Meade and Lee After Gettysburg is the first entry in a proposed series of books that study what happened in the Virginia Theater during the five months after Lees army crossed the Potomac River in mid-July and the onset of the winter encampment in December 1863. That extensive period surely had an impact on the course of the war and has much of value worth studying, but historians have breezily skipped past it to get to the main event that kicked off in the Wilderness in early May 1864, and did not end until General U. S. Grant accepted and Lees surrender in the McLean parlor at Appomattox the following April.
This first installment (which might be subtitled The Lost weeks of the Gettysburg Campaign) covers the second half of July 1863 and the eyebrow-raising events that transpired during that tight time frame. The major topics that fill out the balance of these months include Bristoe Station, Rappahannock Station, and the Mine Run campaign.
I was introduced to Jeff Hunt three years ago by Theodore P. Savas, the managing director of Savas Beatie. At the time, Jeff was already well along the path of producing a landmark study of what is surely the most underreported period of the Civil War in the Eastern Theater. As it turned out, Jeff produced a very large single volume. Ted convinced him to split the mammoth effort into three separate books. Throughout I have followed with great interest Jeffs shaping and reshaping of his study in general, and this manuscript in particular.

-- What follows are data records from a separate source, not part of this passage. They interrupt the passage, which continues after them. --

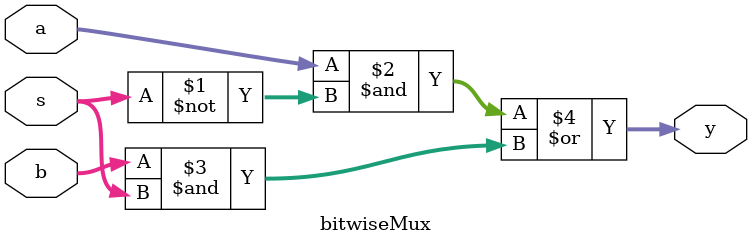
<source format=sv>
module bitwiseMux #(parameter N = 64)
                    (input logic[N-1:0] a,b,s,
                    output logic [N-1:0] y);
    assign y = (a & ~s) | (b & s);
endmodule
</source>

Meade and Lee After Gettysburg touches on the battle itself lightly, eases Lee and his Virginia army across the river, and then, when the curtain is fully raised, delves deeply into the ten or so days that follow. To my knowledge, no previous scholar has attempted to examine, at this depth, the operations in the northern reaches of Virginia (Lees men west of the Blue Ridge Mountains, and Meades army mostly on the eastern side in Loudoun Valley). Other than the very occasional article, a passing mention in biographies and works on the larger conflict, or very specialized topics, this period has been utterly neglected.